1月16日(土)国分寺市教育フォーラム①『不登校を考える~当事者の思いを聴こう!~』に参加しました。

2016年2月23日 16時35分 | カテゴリー: 活動報告

子ども03

 教育委員会主催の教育フォーラムは、毎年、教育市民会議で話し合われる議論から、その内容を検討し開催されています。今年度は昨年に続き、子どもの居場所をテーマに、二週にわたり開催されました。

 

 その第一弾、『不登校を考える~当事者の思いを聴こう!~』に参加しました。
 NPO法人不登校新聞社編集長の石井志昴さんを講師に迎え、不登校の当事者の気持ちを理解することで私たちにできることをみんなで話し合ってみよう、という取組です。
 講師の石井さんは、自らも不登校を経験、フリースクール東京シューレに通学されました。その後、自らの経験を活かそうと、不登校の悩みを抱えて苦しむ子どもたちの声を聴き、その現状を伝えるべく、取材及び講演活動を続けておられます。

1.ケーススタディー
 実際に不登校の子どもたちが経験した出来事について、彼らがどう感じ考えていたのか、グループに分かれて、推測する。

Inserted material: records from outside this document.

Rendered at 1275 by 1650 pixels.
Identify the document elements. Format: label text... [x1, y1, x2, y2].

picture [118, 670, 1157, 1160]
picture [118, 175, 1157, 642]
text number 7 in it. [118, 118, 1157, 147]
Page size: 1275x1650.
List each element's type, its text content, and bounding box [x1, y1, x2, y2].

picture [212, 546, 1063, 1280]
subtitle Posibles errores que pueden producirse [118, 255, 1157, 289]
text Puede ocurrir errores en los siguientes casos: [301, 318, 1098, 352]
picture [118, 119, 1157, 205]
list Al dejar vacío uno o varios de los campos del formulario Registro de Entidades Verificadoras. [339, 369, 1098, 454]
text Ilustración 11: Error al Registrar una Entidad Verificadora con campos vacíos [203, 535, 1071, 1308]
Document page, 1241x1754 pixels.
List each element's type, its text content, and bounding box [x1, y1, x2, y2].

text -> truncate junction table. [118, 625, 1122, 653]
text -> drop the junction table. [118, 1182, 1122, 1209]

(1)石井さんの中学生時代のケース。ある日母親に「髪を切ってさっぱりしたら」と言われ、床屋を予約されました。平日の昼間、近所の床屋に向かいましたが、床屋に行かず帰宅しました。なぜそのまま床屋にいかなかったのか。

①参加者から出た意見
 *親の言うとおりにしたくない *「今日は学校休み?」と聞かれたくない。 *人と会話したくない。
 *面倒くさい。 *髪型は自分のポリシーがある。 *床屋さんは同級生の家
 *髪を他人に触られたくない。等
②石井さんのその時の気持ち
 *「学生さん?」「学校は休み?」と聞かれたくなかった。
  → 自分の不登校の現状をいつも気にしている。それを説明するような会話をしたくない。
 *近所の同級生に会いたくなかった。
③ポイント
 (ア)会話に慣れていない。会話の中で本心を言えない。
    → なぜ?と聞かないであげる。聞かれて答えても、それは本心ではない。
 (イ)本人が誤解していることもある。
    → 学校は?の問いは、ただの学生割引の確認の場合も。
    → 同級生は学校にいて、日中の街中にいない。
 (ウ)本人たちの中に不安感はいつもある。
    → この気持ちに寄り添うことが大切。
    → 本人なりに対策を考え出すので、見守ることも大切。

(2)不登校や引きこもりの当事者の皆が、「本当に救われた」と言った、親の自分への対応は、どんなことだったか。

①参加者から出た意見
 *そのままでいいよ。 *自分の見方でいてくれた。 *見守ってくれた。 *いつも傍にいてくれた。
 *動き出すまで待っていてくれた。 *放っておいてくれた。等
②石井さんのその時の気持ち
 *自分の意思を尊重してくれた。*感謝された。*最後まで話を聞いてくれた。
③ポイント
 当事者は、今の自分を認めてくれる人を探している。
 自分の苦しさに気づいてくれる人に出会うことで救われる。

2. 心が回復するまでの地図
 不登校から解消までのたどりをする。
 不登校は、心が傷つき、心の回線を切っている状態で、また繋いで動き出せれば回復としたい。全体的な経過を見守りながら、今どの段階にあるのかを把握する。
(1)身体症状(無気力・暴力・リストカット・等)
    そうせざるを得ない状況。
    → その背景を考える。
(2)感情の噴出(甘え・怒り・死にたい・等)
    本人もコントロールできない。傷ついた感情を別の形で表現。
    → とことんつきあうことで愛情が伝わる。
(3 )言語化(たくさん話す)
    自分を整理している段階。
    → 最後まで否定せずに話を聞く。
(4)親離れ
    自分の今後について自分で考え出す。
    → 不登校・ひきこもりの一応の最終点と考えられる。

3. まとめ
 ・子どもの存在意義を認める。
 ・今いる状況を大雑把につかむこと。
 ・子どもたちは、皆、自分の人生を良くしたいと考えている。向かっていく方向とゴールは様々でよい。

 不登校を経験されたご本人のお話しには、自分の行動を考えさせられる事例がたくさんありました。親として子どもにとって良かれと思っていることが、かえって本人を悩ませていることがあるのだ、と改めて感じました。